Pagi ini adalah pagi yang cerah, matahari mulai menampakkan diri dengan binar yang tak sesendu kemarin. Semilir angin seolah membawa aroma segar dari hujan yang tadi malam turun. Seorang wanita berkacamata dengan bingkai putih, masih saja duduk di depan laptop dan tumpukan buku. Sejak semalam buku itu belum bergeser sedikitpun dari tempatnya. Sayang sekali, harinya tak secerah pagi ini.
"Alam memang tak pernah bersahabat denganku, bagaimana mungkin aku bisa menyelesaikan tulisan yang membutuhkan suasana menegangkan? Sedangkan alam begitu indah hari ini," ia menggerutu sembari menyesap teh yang bahkan permukaannya hampir menyentuh dasar cangkir.
Wanita manis dengan kacamata itu adalah Naura. Seorang novelis romance yang baru saja pindah haluan untuk menulis cerita misteri. Tentu saja itu dilakukannya demi beberapa lembaran rupiah. Meskipun itu berlawanan dengan dirinya yang merupakan tipe melankolis pecinta genre romance yang menguras air mata. Namun apa daya, terlalu banyak novelis genre romance di luaran sana. Jangankan beberapa lembar rupiah, satu lembar saja sangat sulit di dapatnya.
Niatnya berubah haluan tak sepenuhnya berjalan lancar. Naura sangat kesulitan membangun suasana cerita misteri. Setiap ia mencoba menulis, justru suasana romantis yang sering muncul. Seperti hari ini, ia masih belum beralih dari tempat duduknya. Setelah semalaman mencoba merangkai kata. Hal itu menjadikan paginya begitu berantakan.

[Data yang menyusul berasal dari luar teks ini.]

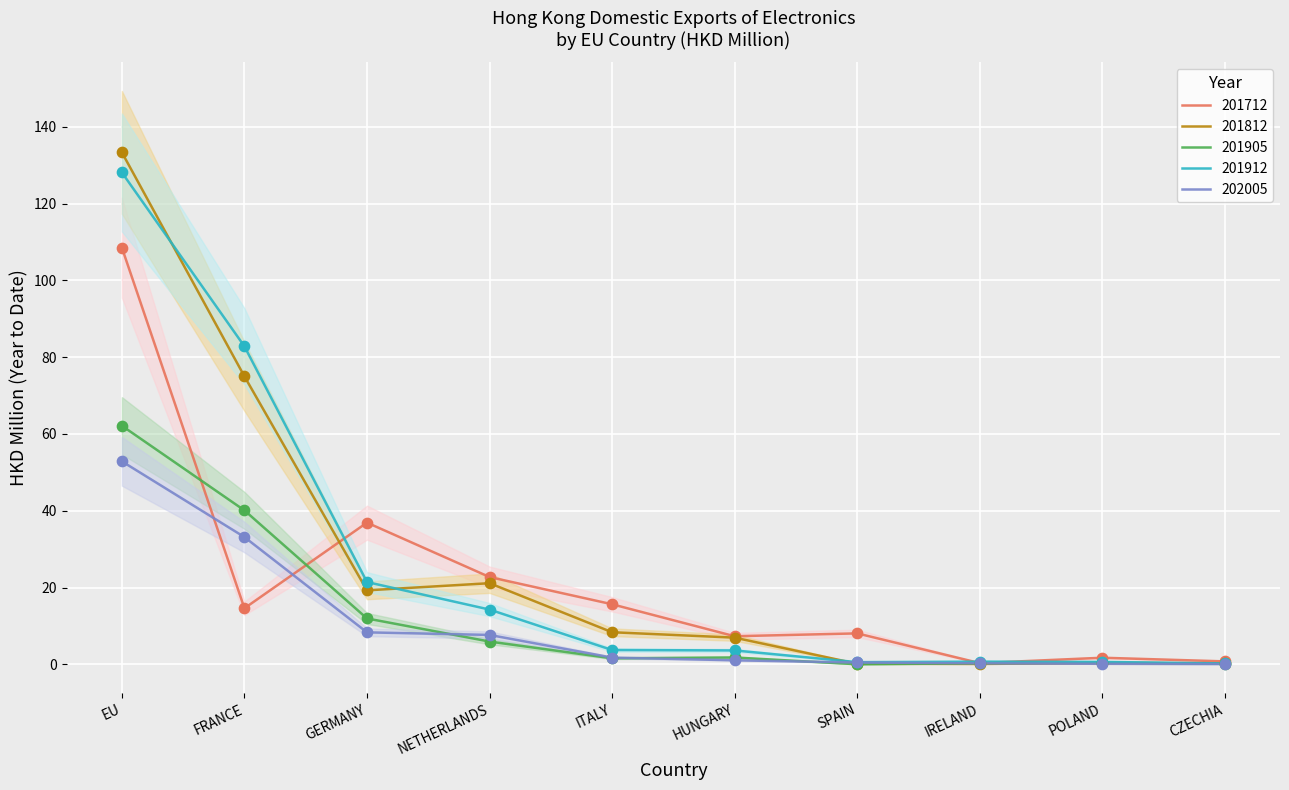

Is the value of 201812 at GERMANY greater than the value of 202005 at IRELAND?

Yes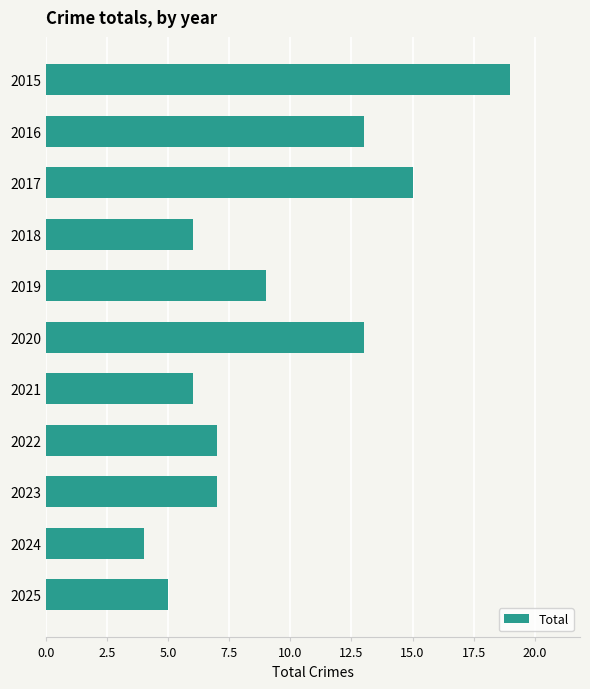

Count the number of data series in this chart.

1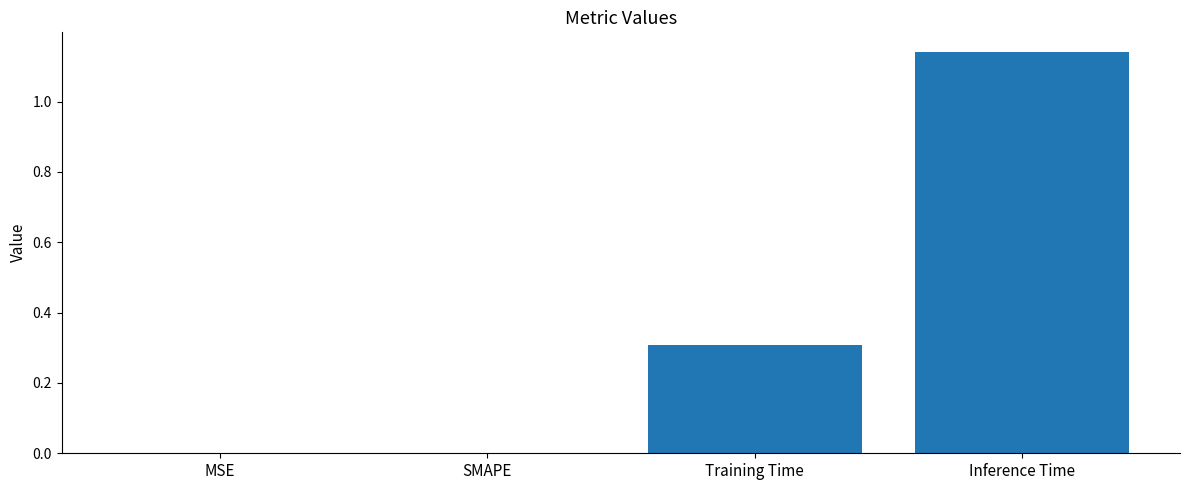

Which label corresponds to the largest value in the chart?

Inference Time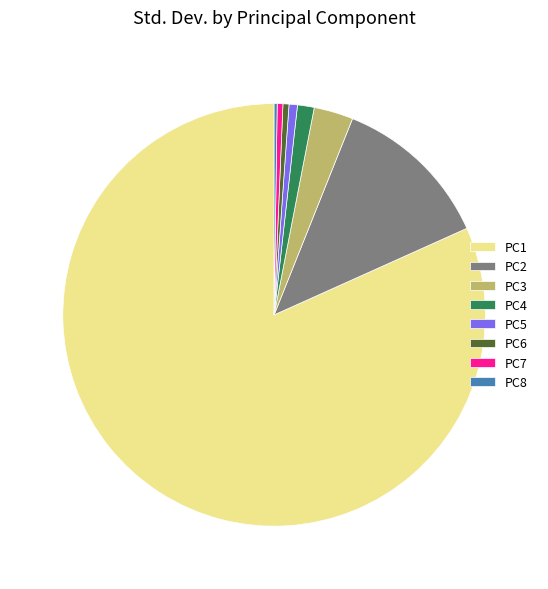

Which category has the biggest portion of the pie?

PC1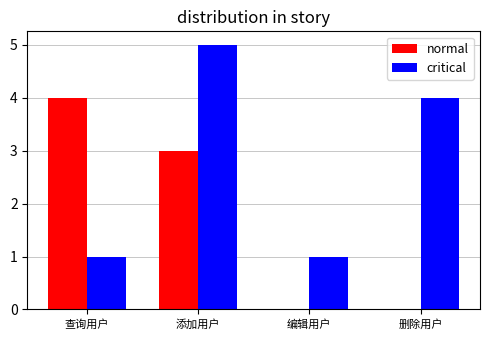

Which series changed the most between 编辑用户 and 删除用户?

critical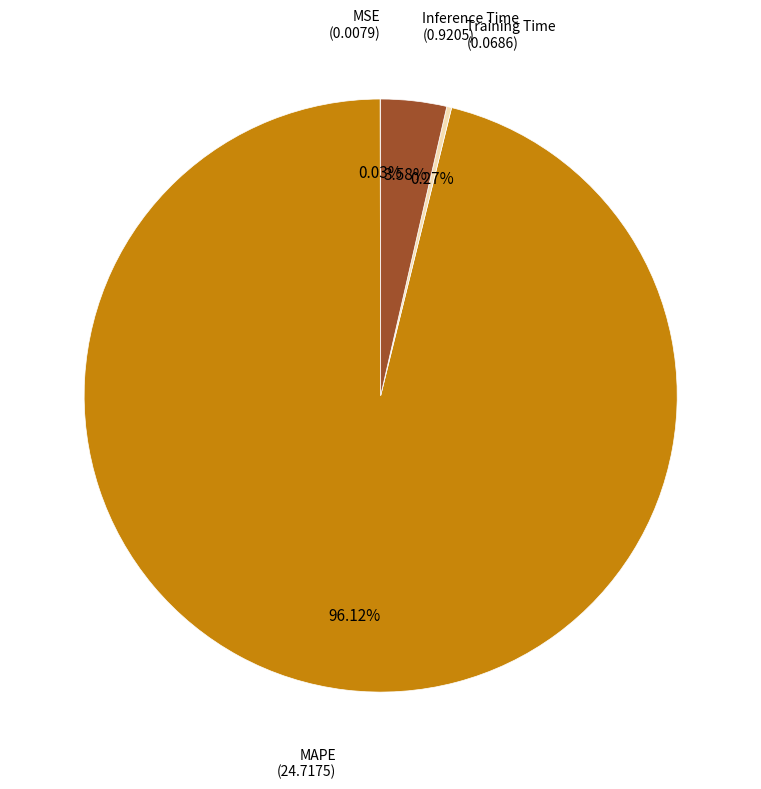

How many segments does this pie chart have?

4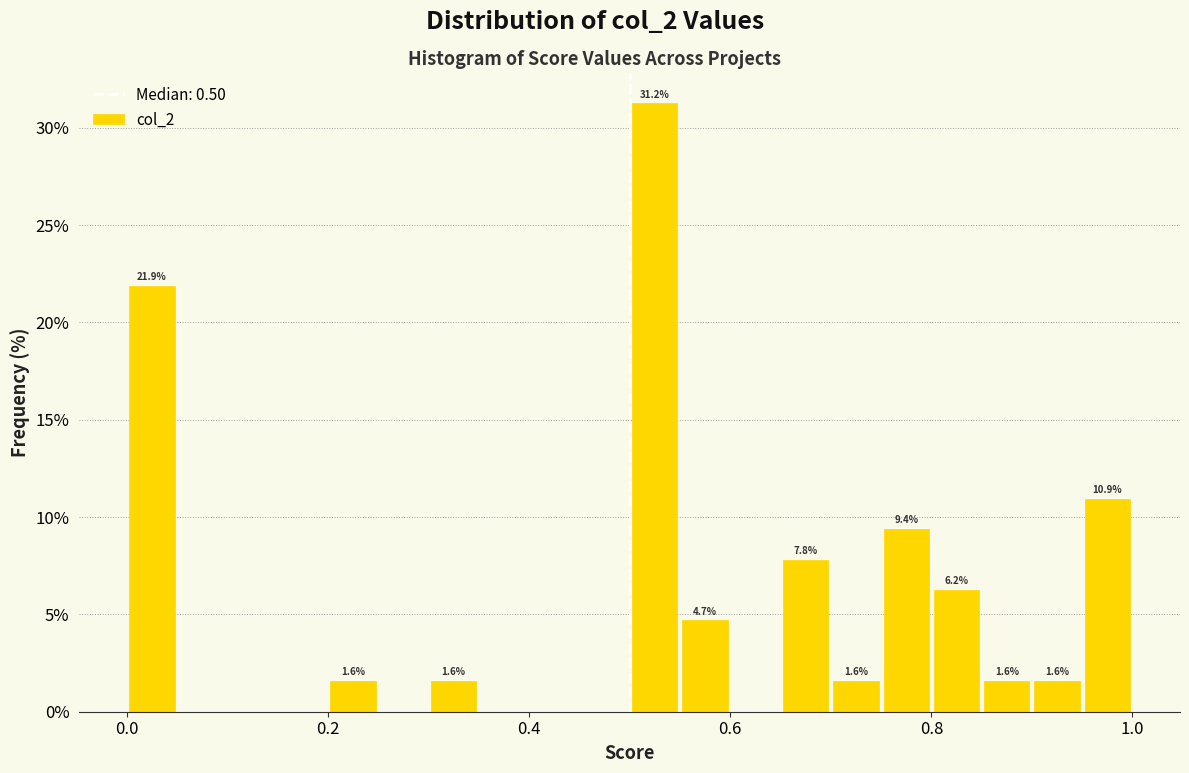

Around what value on the x-axis is the tallest bar? Give the approximate position of its centre, as read against the axis.

0.52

Setelah memikirkan, dia memutuskan untuk pindah ke rumah yang dulu dihuni eyangnya. Meski sudah hampir sepuluh tahun dia tidak mengunjungi rumah yang terletak di ujung timur pulau Jawa itu. Tetapi ia masih mengingat betapa menyeramkannya rumah tua itu. Bergegas Naura memesan tiket pesawat. Diapun bersiap untuk terbang ke kampung halaman orang tuanya.
Setelah satu setengah jam perjalanan, akhirnya dia sampai di sebuah bandara kecil yang sudah tidak pernah lagi diinjak sejak kematian eyangnya. Dari Bandara, ia masih harus melanjutkan perjalanan darat selama lebih dari empat jam menggunakan mobil travel. Karena terlalu lelah, ia tertidur. Sampai tepukan halus sang sopir membangunkannya.
"Mbak sudah sampai, barang dibagasi sudah saya turunkan," ucap sang sopir dengan nada rendah.
"Ia pak, terimakasih," jawab Naura sambil turun dan mulai menarik pegangan kopernya.
Setelah turun dari travel, wanita yang sudah kehilangan ayahnya semenjak usia enam tahun ini, melanjutkan perjalanan. Ia menyusuri sebuah jalan setapak yang kering. Jalan itu begitu sepi dengan pohon-pohon jati berjajar di setiap sisi. Di sepanjang jalan terdengar suara gemerisik yang timbul dari daun-daun jati kering yang gugur. Daun itu bergesekan satu sama lain akibat tiupan angin. Dua puluh menit berjalan, wanita dengan kaos hitam itu sampai di sebuah rumah yang lumayan besar. Halamannya begitu luas dengan pohon sawo yang berbuah lebat. Rumahnya beratap limas dengan kursi goyang masih setia berada di pojok teras. Meski sudah bertahun-tahun ditinggal pemiliknya. Masih sama, rumah ini selalu memunculkan ketakutan dalam diri Naura.
Eyang Naura atau orang setempat memanggilnya eyang Karti adalah orang paling kaya di kampung. Bahkan kekayaannya tidak akan habis tujuh turunan. Hampir semua sawah dan tanah di kampung itu adalah miliknya. Mayoritas mata pencaharian warga adalah mengelola sawah dan hutan jati milik eyang Karti. Ia hanya memiliki seorang pewaris yaitu ayah Naura. Namun, semenjak ayah Naura meninggal akibat kecelakaan kerja. Semua harta eyang Karti dikelola oleh anak angkat keluarga tersebut bernama Pambudi. Naura dan ibunya memilih pergi ke kota dan memulai hidup baru. Disaat Naura tengah mengumpulkan puing-puing memori tentang rumah itu. Tiba-tiba ia tersentak karena sebuah tepukan di pundaknya.